• [Work order]
Reproduce every row from the one containing "Subscribe Now" down to the one containing "Close this popup", both included, without changing anything.

• [Input for this task]
===

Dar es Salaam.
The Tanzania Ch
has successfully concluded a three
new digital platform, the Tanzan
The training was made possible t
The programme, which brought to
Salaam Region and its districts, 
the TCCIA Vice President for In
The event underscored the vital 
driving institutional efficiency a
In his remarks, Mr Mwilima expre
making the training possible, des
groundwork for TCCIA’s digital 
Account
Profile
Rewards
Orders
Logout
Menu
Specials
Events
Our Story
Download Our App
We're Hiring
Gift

===

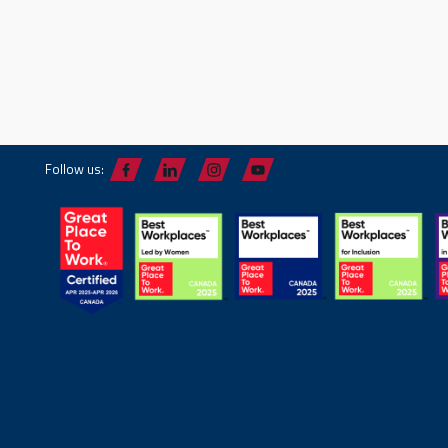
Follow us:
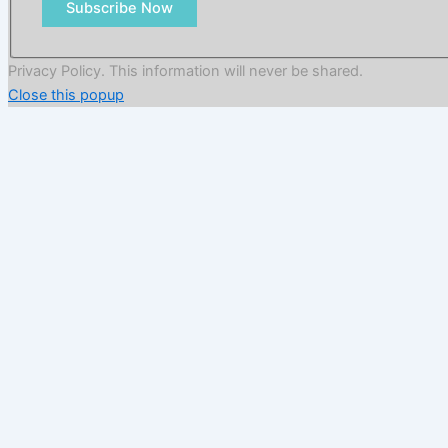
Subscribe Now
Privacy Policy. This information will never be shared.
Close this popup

===

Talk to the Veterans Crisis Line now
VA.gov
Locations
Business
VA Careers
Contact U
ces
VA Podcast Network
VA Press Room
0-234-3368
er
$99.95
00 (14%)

===

• [Written answer]
Subscribe Now
Privacy Policy. This information will never be shared.
Close this popup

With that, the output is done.